- TASK ITEM -
Which lines hold the string "Management"? Copy each of them from the material below.

- SUPPLIED MATERIAL -
....

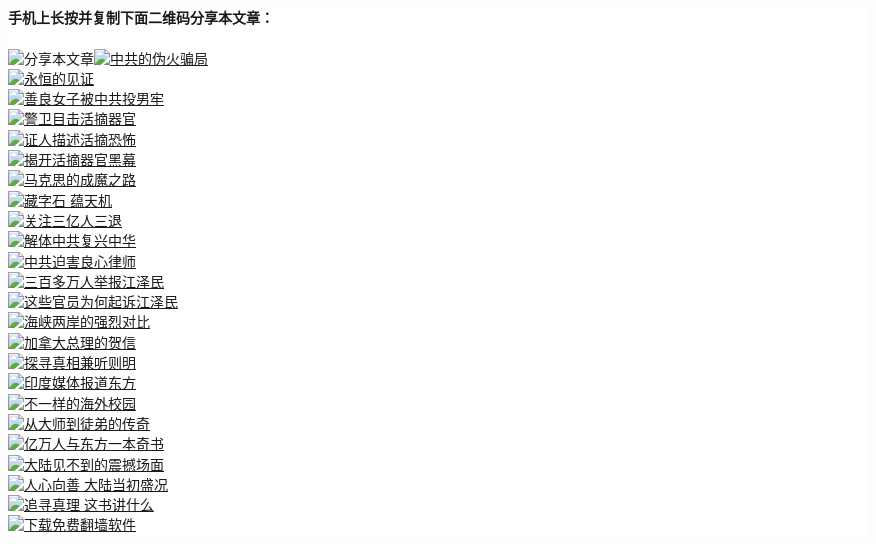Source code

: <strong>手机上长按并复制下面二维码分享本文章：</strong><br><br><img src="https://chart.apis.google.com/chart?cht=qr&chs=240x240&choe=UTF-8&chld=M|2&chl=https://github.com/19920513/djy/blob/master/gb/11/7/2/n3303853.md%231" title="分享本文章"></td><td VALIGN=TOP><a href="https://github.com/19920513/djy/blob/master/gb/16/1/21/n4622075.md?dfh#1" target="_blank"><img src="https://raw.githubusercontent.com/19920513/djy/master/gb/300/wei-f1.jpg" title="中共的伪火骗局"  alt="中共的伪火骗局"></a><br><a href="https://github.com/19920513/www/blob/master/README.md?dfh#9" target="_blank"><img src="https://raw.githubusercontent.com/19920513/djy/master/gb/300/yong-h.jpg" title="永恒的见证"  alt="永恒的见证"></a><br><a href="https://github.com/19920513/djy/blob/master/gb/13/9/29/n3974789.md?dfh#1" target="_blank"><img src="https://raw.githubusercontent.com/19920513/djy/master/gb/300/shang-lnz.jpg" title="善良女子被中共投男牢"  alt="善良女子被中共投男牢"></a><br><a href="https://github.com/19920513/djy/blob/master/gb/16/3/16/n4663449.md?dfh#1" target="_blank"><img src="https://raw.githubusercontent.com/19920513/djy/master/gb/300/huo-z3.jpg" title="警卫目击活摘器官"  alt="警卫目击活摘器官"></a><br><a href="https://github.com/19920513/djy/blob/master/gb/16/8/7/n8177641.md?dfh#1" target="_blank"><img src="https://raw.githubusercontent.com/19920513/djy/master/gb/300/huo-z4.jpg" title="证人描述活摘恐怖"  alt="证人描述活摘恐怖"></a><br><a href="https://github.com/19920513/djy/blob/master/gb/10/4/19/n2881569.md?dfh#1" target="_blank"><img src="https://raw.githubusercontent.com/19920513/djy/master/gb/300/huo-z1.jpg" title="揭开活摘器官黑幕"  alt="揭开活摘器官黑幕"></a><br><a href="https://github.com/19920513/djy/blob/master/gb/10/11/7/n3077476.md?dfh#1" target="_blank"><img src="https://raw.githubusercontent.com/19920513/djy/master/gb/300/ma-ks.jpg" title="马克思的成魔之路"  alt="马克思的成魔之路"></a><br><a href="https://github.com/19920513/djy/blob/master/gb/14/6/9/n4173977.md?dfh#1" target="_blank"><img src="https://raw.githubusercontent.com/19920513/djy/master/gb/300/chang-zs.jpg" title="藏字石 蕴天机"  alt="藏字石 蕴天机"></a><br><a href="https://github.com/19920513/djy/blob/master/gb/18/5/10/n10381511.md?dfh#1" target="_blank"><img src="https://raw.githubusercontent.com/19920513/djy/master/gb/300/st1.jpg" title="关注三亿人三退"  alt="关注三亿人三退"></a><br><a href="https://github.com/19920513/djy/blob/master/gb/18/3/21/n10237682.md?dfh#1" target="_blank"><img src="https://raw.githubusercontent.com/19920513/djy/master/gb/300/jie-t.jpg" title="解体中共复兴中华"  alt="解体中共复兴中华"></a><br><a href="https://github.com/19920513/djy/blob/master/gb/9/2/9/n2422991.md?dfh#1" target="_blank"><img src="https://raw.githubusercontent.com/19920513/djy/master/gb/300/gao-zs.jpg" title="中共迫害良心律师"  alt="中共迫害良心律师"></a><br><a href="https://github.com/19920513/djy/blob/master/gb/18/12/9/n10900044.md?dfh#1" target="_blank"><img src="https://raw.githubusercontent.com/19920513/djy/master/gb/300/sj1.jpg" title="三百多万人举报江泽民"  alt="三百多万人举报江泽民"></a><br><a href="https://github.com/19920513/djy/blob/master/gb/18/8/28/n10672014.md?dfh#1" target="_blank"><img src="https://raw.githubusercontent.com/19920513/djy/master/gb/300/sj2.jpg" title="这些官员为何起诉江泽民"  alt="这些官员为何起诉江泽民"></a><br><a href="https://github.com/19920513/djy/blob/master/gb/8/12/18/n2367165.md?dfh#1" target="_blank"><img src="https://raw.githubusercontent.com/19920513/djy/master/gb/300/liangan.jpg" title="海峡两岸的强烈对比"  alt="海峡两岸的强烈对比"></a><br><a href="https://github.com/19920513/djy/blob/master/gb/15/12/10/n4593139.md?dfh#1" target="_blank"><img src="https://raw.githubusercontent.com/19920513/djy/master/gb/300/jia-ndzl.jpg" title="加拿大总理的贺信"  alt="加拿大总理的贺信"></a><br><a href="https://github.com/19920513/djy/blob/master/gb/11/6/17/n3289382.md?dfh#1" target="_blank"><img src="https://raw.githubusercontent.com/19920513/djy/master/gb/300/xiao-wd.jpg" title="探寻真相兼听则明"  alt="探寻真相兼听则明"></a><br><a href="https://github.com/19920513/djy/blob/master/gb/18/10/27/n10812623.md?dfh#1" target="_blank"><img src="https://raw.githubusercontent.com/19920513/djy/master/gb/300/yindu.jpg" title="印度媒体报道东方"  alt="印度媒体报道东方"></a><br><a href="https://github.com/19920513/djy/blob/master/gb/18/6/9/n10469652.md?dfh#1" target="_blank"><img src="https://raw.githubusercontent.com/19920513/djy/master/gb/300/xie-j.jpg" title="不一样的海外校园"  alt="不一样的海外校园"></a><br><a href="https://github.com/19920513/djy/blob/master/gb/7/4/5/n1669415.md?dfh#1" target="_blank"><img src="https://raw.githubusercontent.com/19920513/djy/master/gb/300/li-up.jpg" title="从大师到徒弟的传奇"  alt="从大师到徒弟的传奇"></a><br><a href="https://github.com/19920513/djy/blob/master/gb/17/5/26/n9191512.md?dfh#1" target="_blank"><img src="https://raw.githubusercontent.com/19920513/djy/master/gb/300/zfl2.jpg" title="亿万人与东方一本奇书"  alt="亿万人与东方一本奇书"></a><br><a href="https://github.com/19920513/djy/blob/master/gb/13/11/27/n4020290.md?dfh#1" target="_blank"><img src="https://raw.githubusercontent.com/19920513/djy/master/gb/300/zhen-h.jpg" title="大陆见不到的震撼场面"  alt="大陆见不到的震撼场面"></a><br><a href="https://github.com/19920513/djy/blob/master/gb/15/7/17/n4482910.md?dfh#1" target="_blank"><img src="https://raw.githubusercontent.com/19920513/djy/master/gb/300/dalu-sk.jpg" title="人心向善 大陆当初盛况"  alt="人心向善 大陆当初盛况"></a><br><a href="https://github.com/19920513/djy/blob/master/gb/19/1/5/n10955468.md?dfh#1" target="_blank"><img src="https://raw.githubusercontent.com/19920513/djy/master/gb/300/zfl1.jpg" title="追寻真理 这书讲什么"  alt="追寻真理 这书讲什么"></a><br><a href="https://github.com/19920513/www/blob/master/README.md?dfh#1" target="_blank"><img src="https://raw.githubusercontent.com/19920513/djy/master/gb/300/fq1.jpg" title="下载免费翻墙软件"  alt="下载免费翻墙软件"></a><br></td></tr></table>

....

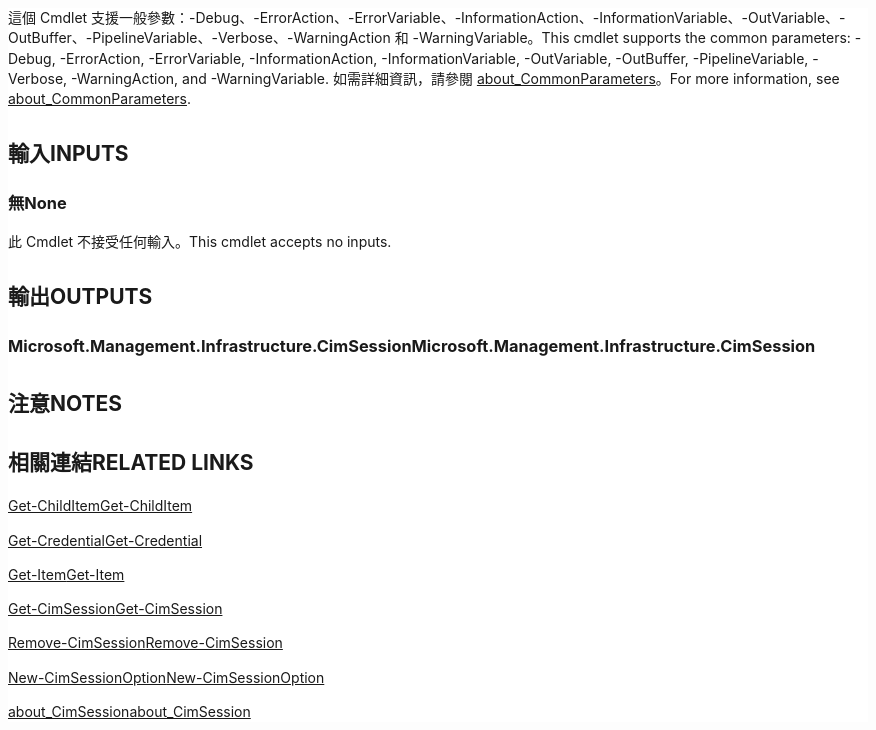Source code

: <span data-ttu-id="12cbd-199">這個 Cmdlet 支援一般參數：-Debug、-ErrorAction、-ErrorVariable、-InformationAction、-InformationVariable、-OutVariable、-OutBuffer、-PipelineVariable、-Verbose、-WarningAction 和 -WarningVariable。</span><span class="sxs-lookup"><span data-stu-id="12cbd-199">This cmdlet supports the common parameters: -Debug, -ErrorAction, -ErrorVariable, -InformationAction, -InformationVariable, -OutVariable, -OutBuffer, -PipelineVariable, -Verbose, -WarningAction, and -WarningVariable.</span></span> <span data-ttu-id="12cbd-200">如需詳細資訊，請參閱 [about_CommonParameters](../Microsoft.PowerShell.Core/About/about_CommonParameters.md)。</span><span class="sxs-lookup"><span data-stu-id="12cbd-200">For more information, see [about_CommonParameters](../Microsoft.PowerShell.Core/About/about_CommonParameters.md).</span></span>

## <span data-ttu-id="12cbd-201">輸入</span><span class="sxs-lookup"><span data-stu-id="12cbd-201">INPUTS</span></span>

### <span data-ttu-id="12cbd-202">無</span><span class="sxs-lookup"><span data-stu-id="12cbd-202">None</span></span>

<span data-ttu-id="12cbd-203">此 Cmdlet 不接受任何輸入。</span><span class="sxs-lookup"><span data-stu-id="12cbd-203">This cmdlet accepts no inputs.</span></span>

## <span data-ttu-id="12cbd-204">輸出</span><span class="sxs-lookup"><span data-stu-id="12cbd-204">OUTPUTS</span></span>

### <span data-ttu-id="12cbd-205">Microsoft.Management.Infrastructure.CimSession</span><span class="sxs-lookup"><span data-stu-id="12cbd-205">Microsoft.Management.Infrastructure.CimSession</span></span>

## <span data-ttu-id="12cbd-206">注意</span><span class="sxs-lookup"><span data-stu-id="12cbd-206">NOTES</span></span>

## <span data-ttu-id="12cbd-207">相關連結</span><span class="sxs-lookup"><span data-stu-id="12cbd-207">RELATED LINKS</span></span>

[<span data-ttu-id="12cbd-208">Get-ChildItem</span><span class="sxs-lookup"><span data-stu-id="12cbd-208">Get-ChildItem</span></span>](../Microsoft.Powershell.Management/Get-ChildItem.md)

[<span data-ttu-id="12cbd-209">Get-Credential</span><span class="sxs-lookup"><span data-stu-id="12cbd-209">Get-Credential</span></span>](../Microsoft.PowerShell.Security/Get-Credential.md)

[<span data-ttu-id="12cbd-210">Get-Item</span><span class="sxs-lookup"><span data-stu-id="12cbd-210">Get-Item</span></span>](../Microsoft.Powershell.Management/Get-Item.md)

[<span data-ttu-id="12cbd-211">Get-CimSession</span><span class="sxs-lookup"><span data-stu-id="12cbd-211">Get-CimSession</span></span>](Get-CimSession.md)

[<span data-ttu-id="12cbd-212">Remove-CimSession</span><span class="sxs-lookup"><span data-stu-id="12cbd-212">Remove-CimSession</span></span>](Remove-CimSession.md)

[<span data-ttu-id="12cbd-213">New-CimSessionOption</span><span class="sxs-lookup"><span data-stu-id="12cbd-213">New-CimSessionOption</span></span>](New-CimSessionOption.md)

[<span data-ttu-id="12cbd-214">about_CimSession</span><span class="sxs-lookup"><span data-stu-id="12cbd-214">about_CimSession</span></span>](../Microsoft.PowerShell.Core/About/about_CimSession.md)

....

- RESPONSE BOX -
### <span data-ttu-id="12cbd-205">Microsoft.Management.Infrastructure.CimSession</span><span class="sxs-lookup"><span data-stu-id="12cbd-205">Microsoft.Management.Infrastructure.CimSession</span></span>
[<span data-ttu-id="12cbd-208">Get-ChildItem</span><span class="sxs-lookup"><span data-stu-id="12cbd-208">Get-ChildItem</span></span>](../Microsoft.Powershell.Management/Get-ChildItem.md)
[<span data-ttu-id="12cbd-210">Get-Item</span><span class="sxs-lookup"><span data-stu-id="12cbd-210">Get-Item</span></span>](../Microsoft.Powershell.Management/Get-Item.md)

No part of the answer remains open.